Steingut im Vergleich wird bei geringerer Hitze gebrannt (Material bleibt poröser und somit wasseraufnahmefähiger) und danach glasiert, wodurch die Poren geschlossen werden und kein Schmutz mehr in die Fliese eindringen kann. Steingut wird ausschließlich als Wandbelag verwendet, weil es nicht so robust ist wie Steinzeug.

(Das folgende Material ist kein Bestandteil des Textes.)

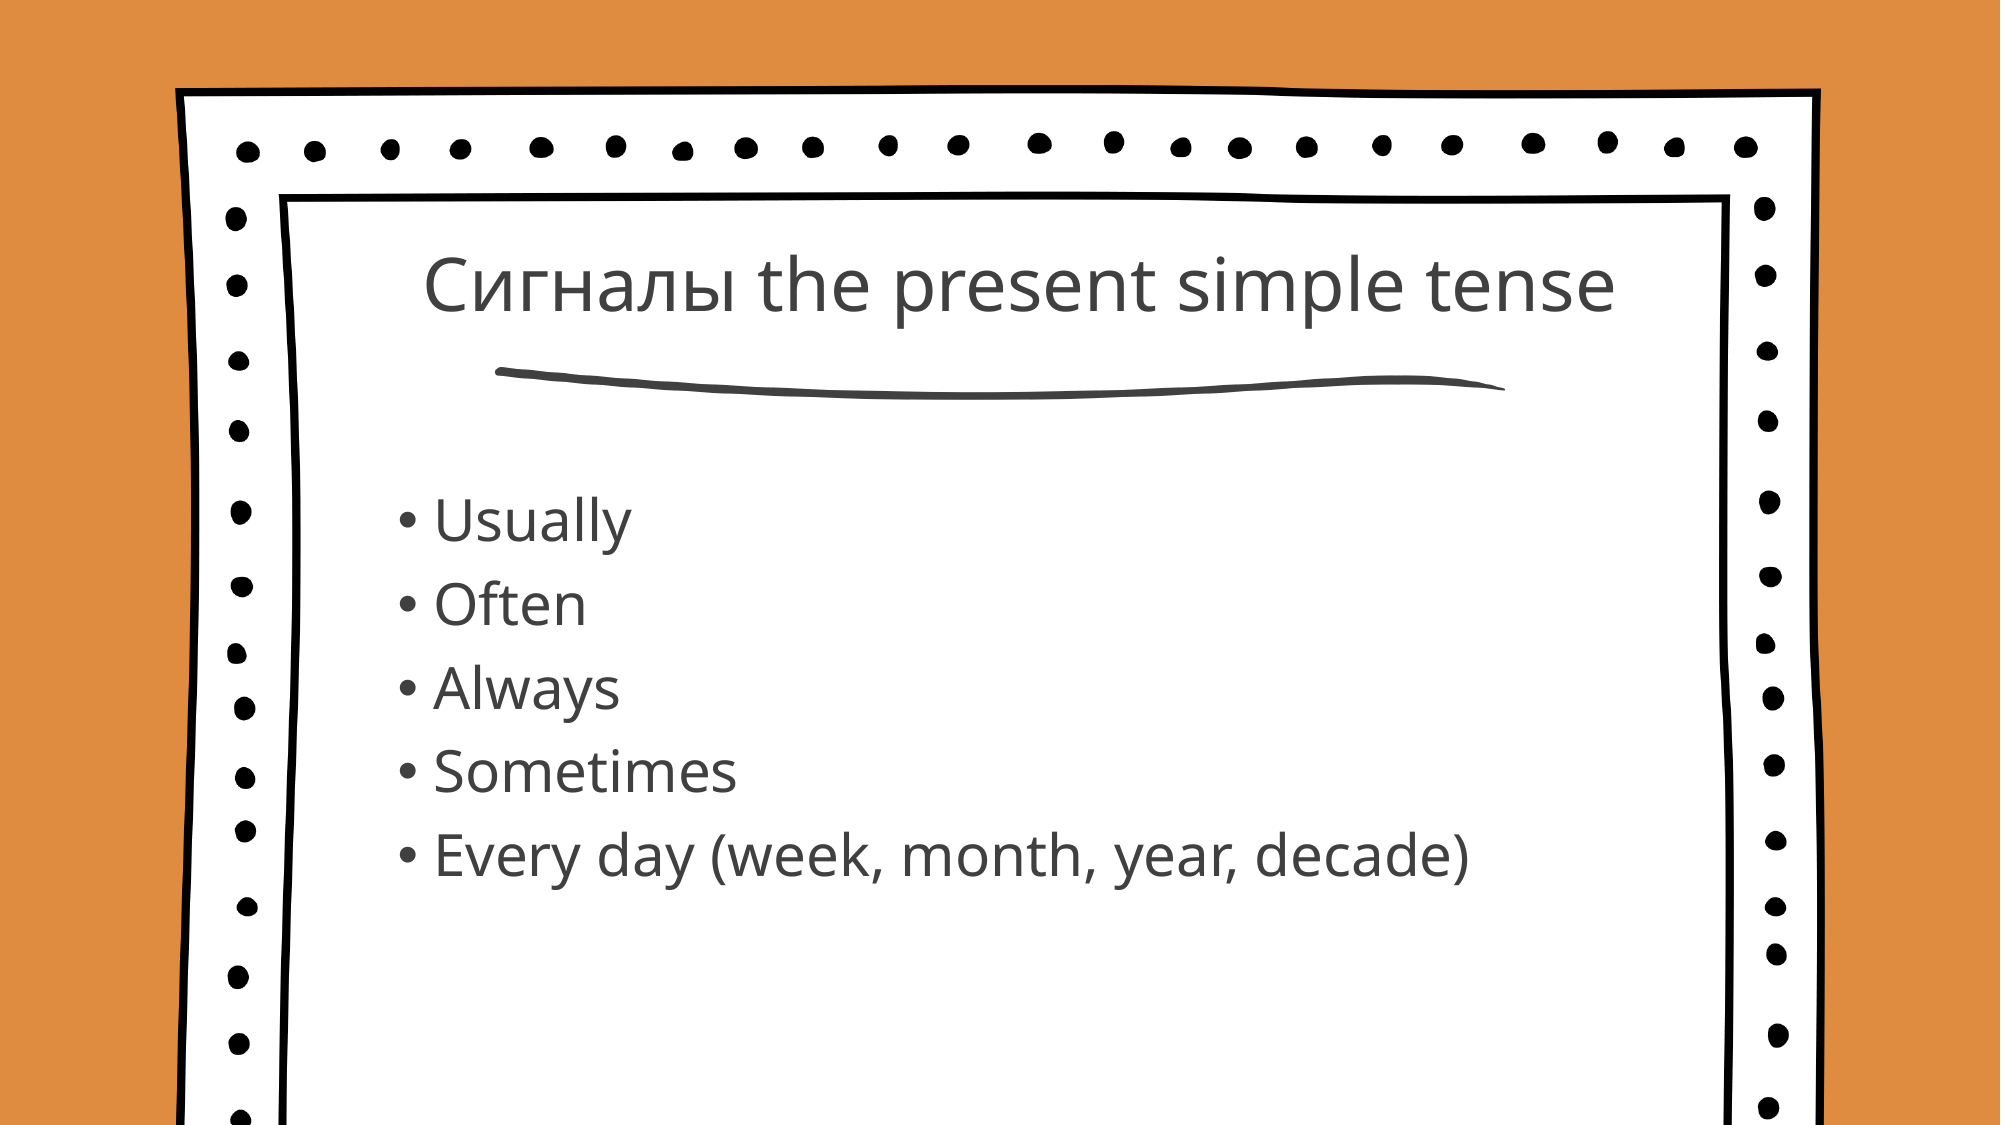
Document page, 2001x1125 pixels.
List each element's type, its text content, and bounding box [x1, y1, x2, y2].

picture [174, 85, 1825, 1125]
title Сигналы the present simple tense [382, 239, 1658, 353]
list Usually Often Always Sometimes Every day (week, month, year, decade) [382, 484, 1658, 1052]
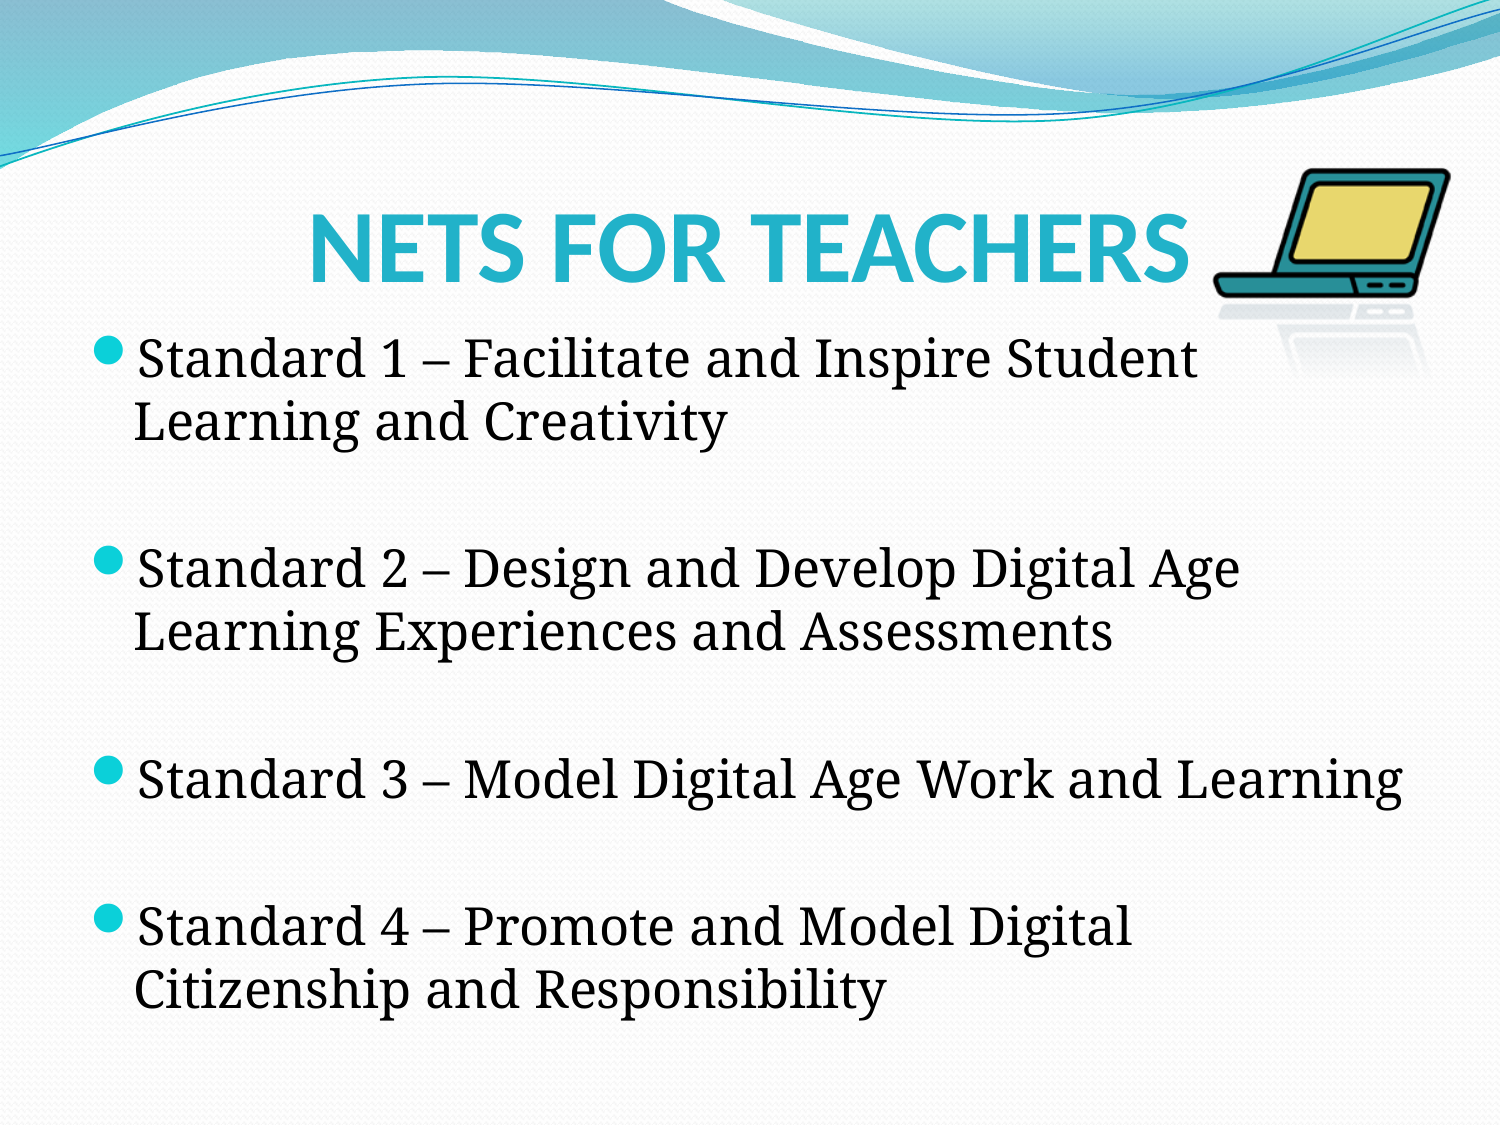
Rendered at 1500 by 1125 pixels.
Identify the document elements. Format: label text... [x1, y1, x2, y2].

Der einzige Grund warum an einer Fliese mehr Staub oder Kalk hängen bleibt, ist eine höhere Rutschklasse (Trittsicherheit). Manche Fliesen werden aufgeraut, damit sie in Verbindung mit Wasser und zB Duschgel rutschfest bleiben. Fliesen mit der Rutschklasse „R9“ oder „R10“ werden für alle Nicht-Nassbereiche, zB Vorraum oder Küche, verwendet. Fliesen mit der Rutschklasse „R10/B“ sind rauer und daher für den Nass- und Barfußbereich geeignet (zB Badezimmer oder Sauna). Ab der Rutschklasse R10/B (bis R13) kann es zu mehr Staub- oder Kalkflecken kommen. Mit den richtigen Reinigungsmitteln (bei uns erhältlich) ist auch das kein Problem da der Staub bzw. Kalk nur oberflächlich an der Fliese hängen bleibt und sich nicht in das Material hineinfressen kann.

 

5. Preis und Qualität

Natürlich ist auch der Preis ein wichtiges Entscheidungskriterium. Je größer das Format und je höher die Qualität, umso höher ist auch der Preis. Allerdings sollte man nicht vergessen, dass man seine Fliesen im Normalfall 15 bis 20 Jahre lang jeden Tag anschauen wird. Kurzfristig betrachtet klingen daher € 10 pro m² „Aufpreis“ für die hochwertigere Fliese viel, langfristig betrachtet freut man sich dann aber 20 Jahre lang, doch die schönere oder größere Fliese genommen zu haben. Denn seien wir ehrlich, ein Hausbau oder -umbau ist immer mit hohen Kosten verbunden – auf ein paar Euro mehr kommt es dann wirklich nicht mehr an.